A Wisconsin city is forging ahead with ballot collection efforts at a park Saturday despite state Republican lawmakers sending a cease-and-desist letter to the city clerk's office to stop the initiative.
State GOP officials say that the event in Madison, which is intended to remove potential voter hurdles associated with casting absentee ballots, is considered ballot harvesting and illegal early voting.
“The threat that this procedure poses to ballot integrity is manifestly obvious,” Misha Tseytlin, former state solicitor general, wrote on behalf of Senate Majority Leader Scott Fitzgerald, R-Juneau, and Assembly Speaker Robin Vos, R-Rochester, according to reports by the Wisconsin State Journal.
“Poll workers will attempt to collect absentee ballots at over 200 unsecured, outdoor locations, and only deliver these ballots to the City Clerk’s Office at the end of the six-hour campaign,” Tseytlin, wrote in the letter to City Clerk Maribeth Witzel-Behl. “There could be no justification for this ad hoc, unsecure, and unlawful approach that your campaign appears to be creating.”

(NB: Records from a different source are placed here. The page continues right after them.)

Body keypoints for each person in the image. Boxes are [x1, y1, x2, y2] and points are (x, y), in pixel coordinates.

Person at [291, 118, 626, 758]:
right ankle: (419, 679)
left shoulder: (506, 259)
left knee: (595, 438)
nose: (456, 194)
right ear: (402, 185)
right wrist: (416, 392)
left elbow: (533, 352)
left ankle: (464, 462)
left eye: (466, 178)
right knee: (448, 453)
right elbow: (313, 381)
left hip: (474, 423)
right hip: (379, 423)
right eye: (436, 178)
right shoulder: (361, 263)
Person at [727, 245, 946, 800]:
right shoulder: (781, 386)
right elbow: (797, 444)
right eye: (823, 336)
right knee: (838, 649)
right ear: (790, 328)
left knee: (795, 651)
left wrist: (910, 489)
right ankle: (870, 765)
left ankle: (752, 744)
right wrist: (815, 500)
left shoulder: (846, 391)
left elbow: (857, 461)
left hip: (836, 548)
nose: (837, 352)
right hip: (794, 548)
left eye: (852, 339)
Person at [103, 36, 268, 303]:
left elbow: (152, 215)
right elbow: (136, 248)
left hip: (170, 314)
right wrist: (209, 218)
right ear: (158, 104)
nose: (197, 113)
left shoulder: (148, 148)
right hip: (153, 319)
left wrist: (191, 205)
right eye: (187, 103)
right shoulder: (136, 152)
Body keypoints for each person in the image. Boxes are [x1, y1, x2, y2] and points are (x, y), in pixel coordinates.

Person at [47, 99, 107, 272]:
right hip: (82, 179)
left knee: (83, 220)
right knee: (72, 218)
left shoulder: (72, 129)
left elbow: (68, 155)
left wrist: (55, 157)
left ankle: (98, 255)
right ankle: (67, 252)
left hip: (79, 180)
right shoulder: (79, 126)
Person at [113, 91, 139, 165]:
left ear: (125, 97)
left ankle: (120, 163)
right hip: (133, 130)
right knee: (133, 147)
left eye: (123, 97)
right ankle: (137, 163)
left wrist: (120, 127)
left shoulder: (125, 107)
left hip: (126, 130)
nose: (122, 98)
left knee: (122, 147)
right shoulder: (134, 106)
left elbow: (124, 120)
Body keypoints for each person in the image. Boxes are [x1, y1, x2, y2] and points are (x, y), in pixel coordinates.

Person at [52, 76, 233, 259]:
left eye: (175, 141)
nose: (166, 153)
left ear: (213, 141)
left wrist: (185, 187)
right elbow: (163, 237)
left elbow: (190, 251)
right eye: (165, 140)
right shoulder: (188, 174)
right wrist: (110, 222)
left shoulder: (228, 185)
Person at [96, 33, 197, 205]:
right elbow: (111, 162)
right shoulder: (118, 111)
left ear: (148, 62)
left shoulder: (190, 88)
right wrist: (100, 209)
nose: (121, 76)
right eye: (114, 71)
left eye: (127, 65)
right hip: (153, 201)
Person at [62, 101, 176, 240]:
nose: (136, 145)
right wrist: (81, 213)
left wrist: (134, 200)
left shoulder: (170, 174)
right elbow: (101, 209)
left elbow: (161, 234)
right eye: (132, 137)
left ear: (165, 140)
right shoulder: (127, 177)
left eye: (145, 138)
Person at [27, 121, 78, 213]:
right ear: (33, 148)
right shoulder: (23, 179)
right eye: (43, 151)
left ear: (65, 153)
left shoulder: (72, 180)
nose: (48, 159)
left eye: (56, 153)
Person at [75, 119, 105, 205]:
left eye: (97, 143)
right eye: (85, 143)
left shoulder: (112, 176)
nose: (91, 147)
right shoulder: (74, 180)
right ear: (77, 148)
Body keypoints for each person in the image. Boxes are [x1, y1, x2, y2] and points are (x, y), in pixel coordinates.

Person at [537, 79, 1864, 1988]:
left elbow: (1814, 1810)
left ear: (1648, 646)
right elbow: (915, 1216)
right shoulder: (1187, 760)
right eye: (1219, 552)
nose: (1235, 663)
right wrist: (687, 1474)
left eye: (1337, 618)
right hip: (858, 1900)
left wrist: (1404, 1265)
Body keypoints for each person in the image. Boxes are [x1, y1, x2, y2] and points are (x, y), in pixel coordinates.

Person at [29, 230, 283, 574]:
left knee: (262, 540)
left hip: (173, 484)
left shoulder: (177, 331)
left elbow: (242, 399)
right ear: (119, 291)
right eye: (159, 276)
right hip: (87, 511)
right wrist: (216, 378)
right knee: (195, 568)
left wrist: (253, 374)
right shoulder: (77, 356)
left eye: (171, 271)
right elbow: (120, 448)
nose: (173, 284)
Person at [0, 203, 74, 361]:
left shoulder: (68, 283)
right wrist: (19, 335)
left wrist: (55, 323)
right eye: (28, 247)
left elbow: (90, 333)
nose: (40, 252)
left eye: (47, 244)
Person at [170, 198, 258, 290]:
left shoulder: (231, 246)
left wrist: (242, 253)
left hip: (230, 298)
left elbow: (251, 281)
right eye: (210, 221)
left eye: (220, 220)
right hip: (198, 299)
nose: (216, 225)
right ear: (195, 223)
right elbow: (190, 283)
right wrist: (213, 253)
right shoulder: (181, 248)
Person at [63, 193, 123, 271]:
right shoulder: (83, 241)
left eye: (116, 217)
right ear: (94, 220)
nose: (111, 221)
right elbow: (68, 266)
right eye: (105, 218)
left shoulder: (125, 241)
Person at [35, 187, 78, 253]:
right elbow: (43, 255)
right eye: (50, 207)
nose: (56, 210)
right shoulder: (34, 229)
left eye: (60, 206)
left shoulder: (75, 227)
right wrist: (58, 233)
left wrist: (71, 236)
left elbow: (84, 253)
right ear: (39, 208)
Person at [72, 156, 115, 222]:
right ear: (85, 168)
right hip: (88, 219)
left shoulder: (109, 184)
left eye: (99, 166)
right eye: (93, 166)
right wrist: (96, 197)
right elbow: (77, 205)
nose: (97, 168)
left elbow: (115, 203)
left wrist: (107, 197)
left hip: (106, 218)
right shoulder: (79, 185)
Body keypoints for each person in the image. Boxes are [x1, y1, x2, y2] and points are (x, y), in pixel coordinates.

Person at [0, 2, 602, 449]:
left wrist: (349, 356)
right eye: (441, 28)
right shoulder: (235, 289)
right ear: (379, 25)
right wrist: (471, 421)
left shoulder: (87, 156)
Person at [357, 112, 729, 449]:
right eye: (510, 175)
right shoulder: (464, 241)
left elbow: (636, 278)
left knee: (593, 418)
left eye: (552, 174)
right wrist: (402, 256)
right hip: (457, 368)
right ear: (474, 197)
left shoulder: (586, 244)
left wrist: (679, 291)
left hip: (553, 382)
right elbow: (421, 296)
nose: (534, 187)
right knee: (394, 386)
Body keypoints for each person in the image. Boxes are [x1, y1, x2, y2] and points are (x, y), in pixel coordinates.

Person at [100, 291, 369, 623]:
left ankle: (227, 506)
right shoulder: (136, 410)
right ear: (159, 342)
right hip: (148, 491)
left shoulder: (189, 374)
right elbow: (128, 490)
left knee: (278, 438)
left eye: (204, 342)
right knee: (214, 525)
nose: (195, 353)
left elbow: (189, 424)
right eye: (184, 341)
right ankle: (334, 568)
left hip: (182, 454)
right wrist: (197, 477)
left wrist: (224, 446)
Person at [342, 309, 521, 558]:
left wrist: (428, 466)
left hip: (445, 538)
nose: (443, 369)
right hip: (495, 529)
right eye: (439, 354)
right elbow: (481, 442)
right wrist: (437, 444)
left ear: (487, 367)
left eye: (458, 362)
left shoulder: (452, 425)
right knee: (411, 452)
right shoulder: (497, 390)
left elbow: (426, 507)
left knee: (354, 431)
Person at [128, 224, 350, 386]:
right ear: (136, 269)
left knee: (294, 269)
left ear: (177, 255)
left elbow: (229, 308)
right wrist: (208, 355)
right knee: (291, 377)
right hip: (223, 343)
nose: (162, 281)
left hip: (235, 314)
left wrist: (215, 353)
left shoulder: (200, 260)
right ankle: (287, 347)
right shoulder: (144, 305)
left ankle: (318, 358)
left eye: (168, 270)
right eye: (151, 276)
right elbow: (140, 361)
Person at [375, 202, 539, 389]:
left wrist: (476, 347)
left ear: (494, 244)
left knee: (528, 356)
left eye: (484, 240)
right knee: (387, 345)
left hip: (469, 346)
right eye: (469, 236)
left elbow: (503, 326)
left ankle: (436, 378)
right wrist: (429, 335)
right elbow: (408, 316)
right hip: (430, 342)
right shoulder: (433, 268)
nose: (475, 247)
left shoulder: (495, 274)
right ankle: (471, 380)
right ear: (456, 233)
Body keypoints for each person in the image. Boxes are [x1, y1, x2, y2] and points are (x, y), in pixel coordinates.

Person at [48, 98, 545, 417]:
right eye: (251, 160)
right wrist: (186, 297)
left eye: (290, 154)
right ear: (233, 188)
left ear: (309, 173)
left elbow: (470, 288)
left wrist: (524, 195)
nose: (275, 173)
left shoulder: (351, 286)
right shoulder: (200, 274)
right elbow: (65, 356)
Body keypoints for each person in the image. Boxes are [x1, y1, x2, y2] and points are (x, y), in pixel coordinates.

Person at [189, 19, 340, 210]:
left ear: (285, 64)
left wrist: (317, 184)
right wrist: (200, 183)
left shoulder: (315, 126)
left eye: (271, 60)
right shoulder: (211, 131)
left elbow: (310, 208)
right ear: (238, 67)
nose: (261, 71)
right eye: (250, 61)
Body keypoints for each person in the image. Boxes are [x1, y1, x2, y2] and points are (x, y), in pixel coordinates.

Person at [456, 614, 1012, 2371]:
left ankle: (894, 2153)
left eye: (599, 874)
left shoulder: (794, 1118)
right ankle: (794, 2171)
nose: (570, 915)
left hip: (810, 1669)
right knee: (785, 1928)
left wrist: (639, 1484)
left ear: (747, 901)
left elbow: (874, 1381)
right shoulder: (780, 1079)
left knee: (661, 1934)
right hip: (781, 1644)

However, Witzel-Behl, whose office is funding the event entirely, has clarified that no voters will be given a ballot at the events -- hence no illegal early voting-- and instead participants will only be allowed to register to vote, ask questions about the process, or drop of their absentee ballots, which will then be delivered to the city clerk's office.
In addition, city poll workers will be in charge of receiving the absentee ballots securely, in accordance with government mandates that prohibit illegal ballot dropboxes or non-poll workers from delivering ballots to election officials.
Poll workers will also provide as a witness to absentee ballots -- a stipulation in effect in only a handful of states including Wisconsin -- that activists say could potentially discourage first-time voters and others in minority communities from casting their ballots this year.
The event comes just weeks before the November presidential election, which has been steeped in controversy about the security of casting absentee ballots, a method that is expected to be utilized in record numbers this year due to the coronavirus pandemic.
Wisconsin, a battleground state that President Trump marginally won in 2016, is expected to be a crucial race between him and Democratic opponent Joe Biden.
Despite Republicans saying that ballots would not be protected during the six-hour event, the city clerk's office invited all lawmakers to attend the events to ensure they were being carried out with the appropriate oversight.